三 少年は五五年一一月末ころ、地元○○町の悪友ら(その多くは前記グループのメンバー)と手を切るため職探しに兄のいる名古屋市に出向いて兄のアパートに逗留中、旬余を経ずして同市内の暴走グループと知り合い、再度暴走に加わつて上記第二の犯行を犯し、更に第三の人身事故を惹起したものである。

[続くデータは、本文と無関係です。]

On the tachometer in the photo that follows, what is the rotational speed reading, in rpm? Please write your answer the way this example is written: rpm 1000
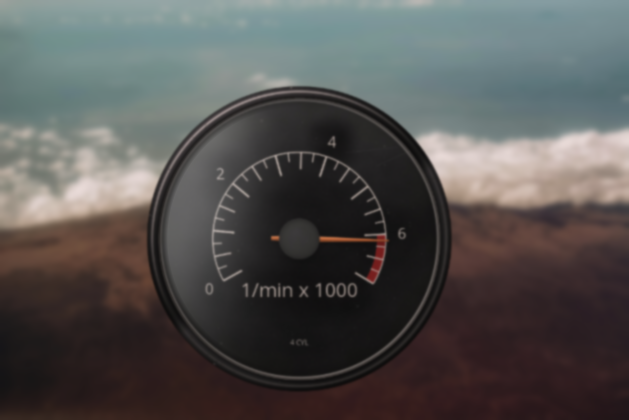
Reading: rpm 6125
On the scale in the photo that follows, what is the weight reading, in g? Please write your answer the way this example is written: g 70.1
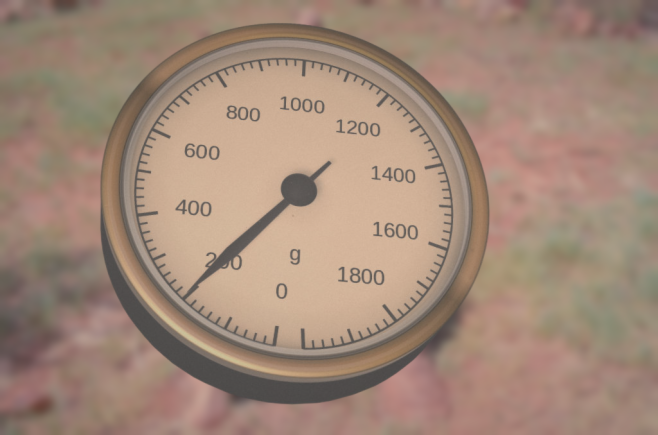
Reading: g 200
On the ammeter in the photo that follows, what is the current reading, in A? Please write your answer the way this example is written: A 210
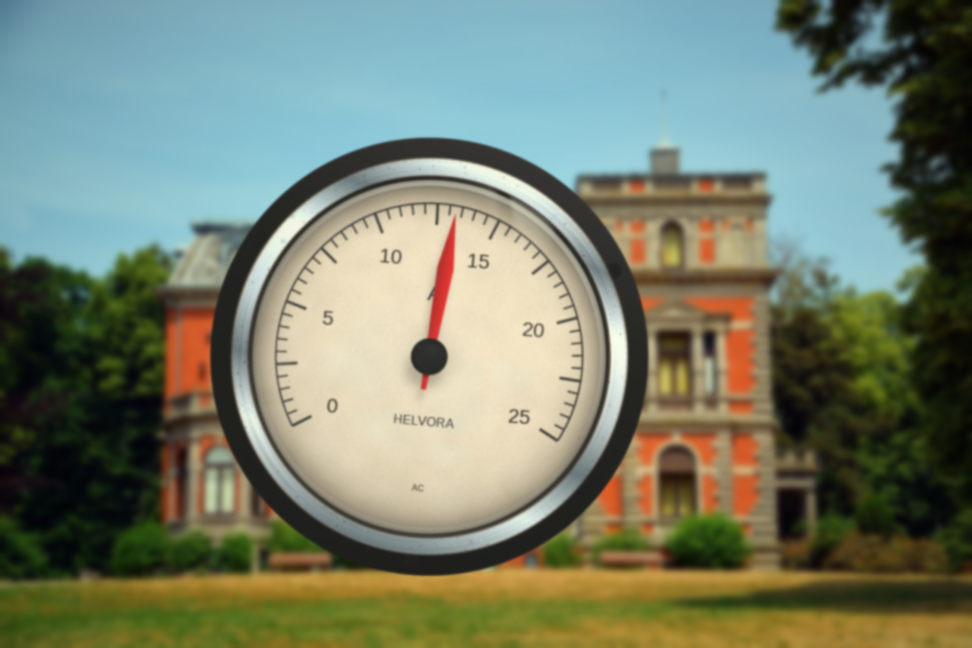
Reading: A 13.25
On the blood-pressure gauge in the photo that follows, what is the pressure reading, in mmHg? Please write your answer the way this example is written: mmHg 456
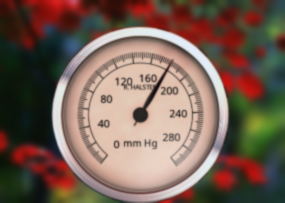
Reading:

四 少年の性格特性、行動傾向は鑑別結果通知書記載のとおりである。少年は高校在学中はスケートに打込んでいたため平穏に推移していたが、怪我や部活動の不満がきつかけに破綻し、定時制高校に通つたもののやがて学業や仕事(バッテリー電装関係の会社でのアルバイト)を放棄して単車に傾斜する生活を送り、通行区分などの交通反則や自損事故(安全運転義務違反)、速度違反(四八キロメートル超過)などの累積点で九〇日間の免許停止の行政処分を受けるところとなり、停止期間中は運転を控えていたものの、その後名古屋市内の暴走グループに触発されて安易に共同危険行為をなし、更に短期間内に信号無視をして人身事故を起したもので、交通非行、特に暴走行為の社会的な害悪や危険性についての内省が十分でなく現在の少年の保護環境(地元○○町の両親に指導監督能力がなく、名古屋市内で一時同居していた兄R・Rも五六年一月に東京転勤となり、少年は名古屋市内で一人アパート暮らし)から再非行が懸念される。
五 したがつてこの際少年院に送致して、暴走行為、信号無視といつた交通非行の社会的危険性を悟らせ、遵法精神を培う必要がある。なお本件第一の傷害については軽率さは否定しえないが、その場の雰囲気に同調したに過ぎないもので、少年の粗暴性は窺えないこと、交通非行についても、地元○○での暴走も約ひと月と短期間であり、名古屋市内における暴走グループとの接触、交遊も深いものではないのでその非行に対する偏りは強固ではなく、短期間集中的な指導で矯正が可能と考えるので、交通短期課程が相当と思料する。
よつて少年法二四条一項三号、少年審判規則三七条一項、少年院法二条三項を適用して、少年を中等少年院に送致することとし、主文のとおり決定する。